◆ Page extract ◆
· · · · · · ·

Live salmon released for ailing orca but she doesn't eat

Live chinook salmon aboard the King County Research Vessel SoundGardian are released into waters off San Juan Island, Wash, as a young female orca called J50 was not in the area on Friday Aug. 10, 2018. Experts have done a practice run to work out feeding live fish to the whale off Washington state so they're ready when they get a chance to save the ailing orca. The young female killer whale was too far north in Canadian waters for teams in boats carrying salmon to try to feed the emaciated animal Friday. (Alan Berner/The Seattle Times via AP, Pool)
Live chinook salmon aboard the King County Research Vessel SoundGardian are released into waters off San Juan Island, Wash, as a young female orca called J50 was not in the area on Friday Aug. 10, 2018. Experts have done a practice run to work out feeding live fish to the whale off Washington state so they're ready when they get a chance to save the ailing orca. The young female killer whale was too far north in Canadian waters for teams in boats carrying salmon to try to feed the emaciated animal Friday. (Alan Berner/The Seattle Times via AP, Pool)

SEATTLE (AP) - Researchers carrying out unprecedented efforts to save an ailing young killer whale in the U.S. Northwest released live salmon into waters in front of the free-swimming orca but didn't see her take any of the fish.

· · · · · · ·

◆ Supplied records ◆
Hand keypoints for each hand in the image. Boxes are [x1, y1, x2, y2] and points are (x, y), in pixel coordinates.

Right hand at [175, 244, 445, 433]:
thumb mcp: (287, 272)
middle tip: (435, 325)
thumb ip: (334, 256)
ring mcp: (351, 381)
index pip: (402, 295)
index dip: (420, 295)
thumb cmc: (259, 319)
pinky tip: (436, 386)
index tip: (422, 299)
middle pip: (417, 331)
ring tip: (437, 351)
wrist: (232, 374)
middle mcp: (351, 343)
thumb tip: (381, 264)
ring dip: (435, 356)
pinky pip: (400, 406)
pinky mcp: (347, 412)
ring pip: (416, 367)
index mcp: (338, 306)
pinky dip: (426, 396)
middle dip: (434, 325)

· · · · · · ·

◆ Things to do ◆
**a)** In the orca article, why couldn't the teams carrying salmon try to feed the young female killer whale on Friday?
**b)** Please write the next part of the orca article, continuing after its last sentence.

◆ Answers to this exercise ◆
**a)** She was too far north in Canadian waters.

**b)**
The operation that dropped eight salmon from a boat Sunday is part of an extraordinary response effort to save the 3-year-old critically endangered whale called J50, who is malnourished and in poor body condition. A veterinarian gave the animal a closer look Thursday and also injected her with antibiotics using a dart.

Researchers want to see whether they can dose a live salmon with medication and feed it to the whale. However, they first need to test whether it will take the fish.

Brad Hanson, wildlife biologist for NOAA Fisheries, told reporters Monday that the team will wait for the orcas to return to the inland waters of Washington state to evaluate the next step. The whales were last seen heading west toward more open waters.

The fish-eating whales have struggled for years because of lack of Chinook salmon - their preferred food source - toxic contamination and disturbance from vessel noise. They are down to just 75 animals, the lowest in more than three decades.

Hanson said he saw J50 "slogging along" with her pod mates off Washington state's San Juan Island, about 100 miles north of Seattle. She appeared tired from swimming into the current and was even moving backward as other whales sprinted by her.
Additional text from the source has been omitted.